Quando decidi que era altura para o fazer, comprei uma casinha pequenina. Era o 1.º andar, letra D, de um prédio com muitos anos. Há quase tantos anos quantos o prédio tinha, morava no 1.º andar, letra C, a familia Lopes, de origens alentejanas. Zé, pai, trabalhador dos SMAS da zona; Tita, mãe, doméstica e Sandra, filha, professora primária. Traços fundamentais da familia Lopes: o pai é um homem de grande educação, de coração enorme, sem paciência para quem não presta e que adora petiscos e copos, em volta dos quais suspira(va!) pelo desejo de ter um neto; a mãe está em casa para cuidar da familia (a mãe dela, acamada há alguns anos, também integra o agregado familiar, mas por efeitos de um AVC grave mal fala sequer), dedica-se de forma quase cientifica à arte da coscuvilhice, falta-lhe o bom fundo que o pai tem sem deixar de ser generosa (numa perspectiva "toma o chouriço, que depois me darás o porco") e suspira(va!) por um neto; quanto à filha, mimada em excesso toda a vida, passa o tempo entre a escola e a casa, não escolhe da melhor forma as companhias e por isso tem inumeras desilusões nos seus relacionamentos, nenhum dos quais envolvendo riscos de a tornar mulher autónoma e com vida própria, porque isso ia dar muito trabalho, coisa que em casa não tem porque a mãe não deixa, não lhe passando pela cabeça alguma vez dar um neto aos pais.
Acolheram-me de braços abertos ao prédio. O Zé encontrou em mim aquilo que gostaria de ver na filha e foi amor à primeira vista. A mãe alinhou pela fonte de novas informações que eu era. A filha porque achou que eu ainda podia passar pelo papel de sua irmã mais velha e porque eu tinha histórias de amores para partilhar, escusando ela de as viver.
Quando engravidei, toda a familia rejubilou. Eu estava sózinha, precisava de apoio, eles já me tinham acolhido na familia e o sonho dos pais tornava-se realidade: o mais parecido com um neto que teriam na vida vinha a caminho!!!
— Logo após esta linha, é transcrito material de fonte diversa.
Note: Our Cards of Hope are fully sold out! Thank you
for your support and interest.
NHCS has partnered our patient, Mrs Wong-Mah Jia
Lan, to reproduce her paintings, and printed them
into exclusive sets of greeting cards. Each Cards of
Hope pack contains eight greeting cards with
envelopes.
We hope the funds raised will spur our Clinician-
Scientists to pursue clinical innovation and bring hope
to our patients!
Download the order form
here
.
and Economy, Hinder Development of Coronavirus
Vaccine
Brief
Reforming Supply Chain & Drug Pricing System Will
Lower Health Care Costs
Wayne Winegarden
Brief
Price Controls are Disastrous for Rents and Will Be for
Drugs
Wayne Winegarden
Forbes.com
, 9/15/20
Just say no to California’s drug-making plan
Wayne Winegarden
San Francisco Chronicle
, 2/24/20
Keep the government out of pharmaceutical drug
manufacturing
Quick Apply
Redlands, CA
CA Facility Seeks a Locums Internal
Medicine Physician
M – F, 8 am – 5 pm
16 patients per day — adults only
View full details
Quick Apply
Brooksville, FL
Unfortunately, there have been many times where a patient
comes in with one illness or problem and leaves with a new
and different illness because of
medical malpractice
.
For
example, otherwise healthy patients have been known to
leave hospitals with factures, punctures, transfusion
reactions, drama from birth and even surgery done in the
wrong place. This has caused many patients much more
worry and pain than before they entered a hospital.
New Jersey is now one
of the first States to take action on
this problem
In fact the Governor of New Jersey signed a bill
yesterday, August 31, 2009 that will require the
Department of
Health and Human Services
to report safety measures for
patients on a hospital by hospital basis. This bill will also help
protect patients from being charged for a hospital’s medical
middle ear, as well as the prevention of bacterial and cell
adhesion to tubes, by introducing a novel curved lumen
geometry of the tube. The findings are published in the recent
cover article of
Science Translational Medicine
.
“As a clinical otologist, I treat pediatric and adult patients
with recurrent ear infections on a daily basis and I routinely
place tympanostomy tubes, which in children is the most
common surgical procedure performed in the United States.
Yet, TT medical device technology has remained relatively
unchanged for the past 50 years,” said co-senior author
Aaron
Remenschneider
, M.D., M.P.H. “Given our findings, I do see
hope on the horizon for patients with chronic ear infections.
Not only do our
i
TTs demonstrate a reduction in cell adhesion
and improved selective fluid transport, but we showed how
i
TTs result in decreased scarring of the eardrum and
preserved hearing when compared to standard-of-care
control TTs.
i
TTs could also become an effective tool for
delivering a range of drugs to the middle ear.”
O Pedro nasceu a 19 de Agosto. E nasceu com problemas de saúde. Esteve internado três semanas no Hospital da Estefânia antes de ir para casa. Gozei a licença de parto entre a casa e o hospital. A familia Lopes foi vivendo todas as angustias, todos os sobressaltos, todas as alegrias dos dias bons comigo. Quando tudo estabilizou, quando voltei ao trabalho, todos eles sabiam bem como lidar com o Pedro, como tratá-lo. A paciência deles foi infinita para o alimentar, que ele aos quatro meses deixou de gostar de comer; para o aliviar das dificuldades respiratórias, que ele andou dois anos fora e dentro da fisioterapia; para lhe acalmar o choro e recolher a hérnia à qual foi operado com cinco meses. Fui "proibida" de procurar uma ama, a Tita ficou com ele. Há coisas que nunca se conseguem "pagar" na vida, e essa é a minha maior dívida - o poder sair para trabalhar apenas com medo de o deixar, mas sem pânico, por saber que o Pedro estava com quem o conhecia, o amava e dele sabia cuidar.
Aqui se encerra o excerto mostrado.